I am fine-tuning on a custom dataset using ResNet. I have met with this strange issue. When I try to train the model, I see the following error message:
THCudaCheck FAIL file=/opt/conda/conda-bld/pytorch_1535491974311/work/aten/src/THC/THCCachingHostAllocator.cpp line=271 error=2 : out of memory
Traceback (most recent call last):
File "train.py", line 282, in <module>
main()
File "train.py", line 141, in main
epoch)
File "train.py", line 179, in train
for batch_idx, (data, target) in enumerate(train_loader):
File "/home/haojiedong/tools/anaconda3/lib/python3.6/site-packages/torch/utils/data/dataloader.py", line 316, in __next__
batch = pin_memory_batch(batch)
File "/home/haojiedong/tools/anaconda3/lib/python3.6/site-packages/torch/utils/data/dataloader.py", line 200, in pin_memory_batch
return [pin_memory_batch(sample) for sample in batch]

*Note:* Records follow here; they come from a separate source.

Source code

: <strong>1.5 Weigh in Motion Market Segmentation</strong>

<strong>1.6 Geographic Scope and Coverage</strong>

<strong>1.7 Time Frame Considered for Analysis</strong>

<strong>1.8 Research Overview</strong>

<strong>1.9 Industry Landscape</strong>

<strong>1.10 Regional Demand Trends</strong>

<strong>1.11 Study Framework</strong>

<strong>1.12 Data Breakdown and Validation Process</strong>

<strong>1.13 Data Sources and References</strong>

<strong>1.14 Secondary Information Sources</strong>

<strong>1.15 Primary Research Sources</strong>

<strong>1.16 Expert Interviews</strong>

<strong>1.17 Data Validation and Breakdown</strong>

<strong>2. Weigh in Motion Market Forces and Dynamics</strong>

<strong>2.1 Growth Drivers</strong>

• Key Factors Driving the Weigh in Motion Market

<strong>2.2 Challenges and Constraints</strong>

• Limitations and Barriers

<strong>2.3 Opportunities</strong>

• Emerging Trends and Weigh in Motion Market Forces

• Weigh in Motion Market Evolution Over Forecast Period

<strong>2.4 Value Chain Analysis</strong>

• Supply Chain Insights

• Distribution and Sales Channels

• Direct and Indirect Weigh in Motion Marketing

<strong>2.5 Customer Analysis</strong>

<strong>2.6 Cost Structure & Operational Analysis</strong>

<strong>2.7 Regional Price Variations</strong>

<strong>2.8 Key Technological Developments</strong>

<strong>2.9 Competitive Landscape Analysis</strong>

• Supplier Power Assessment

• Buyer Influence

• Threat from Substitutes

File "/home/haojiedong/tools/anaconda3/lib/python3.6/site-packages/torch/utils/data/dataloader.py", line 200, in <listcomp>
return [pin_memory_batch(sample) for sample in batch]
File "/home/haojiedong/tools/anaconda3/lib/python3.6/site-packages/torch/utils/data/dataloader.py", line 194, in pin_memory_batch
return batch.pin_memory()
RuntimeError: cuda runtime error (2) : out of memory at /opt/conda/conda-bld/pytorch_1535491974311/work/aten/src/THC/THCCachingHostAllocator.cpp:271
I tried to reduce the batch size from 64 all the way to batch size 1. But this error still persists. Then I tried to change the training code and use pin_memory=False
in the dataloader parameter. Now I can train the mode with batch size 64 without any error.
I have always used pin_memory=True
in the dataloader and I have never experienced this kind of error before. Why is this failing now?
The pytorch version I am using is 0.4.1.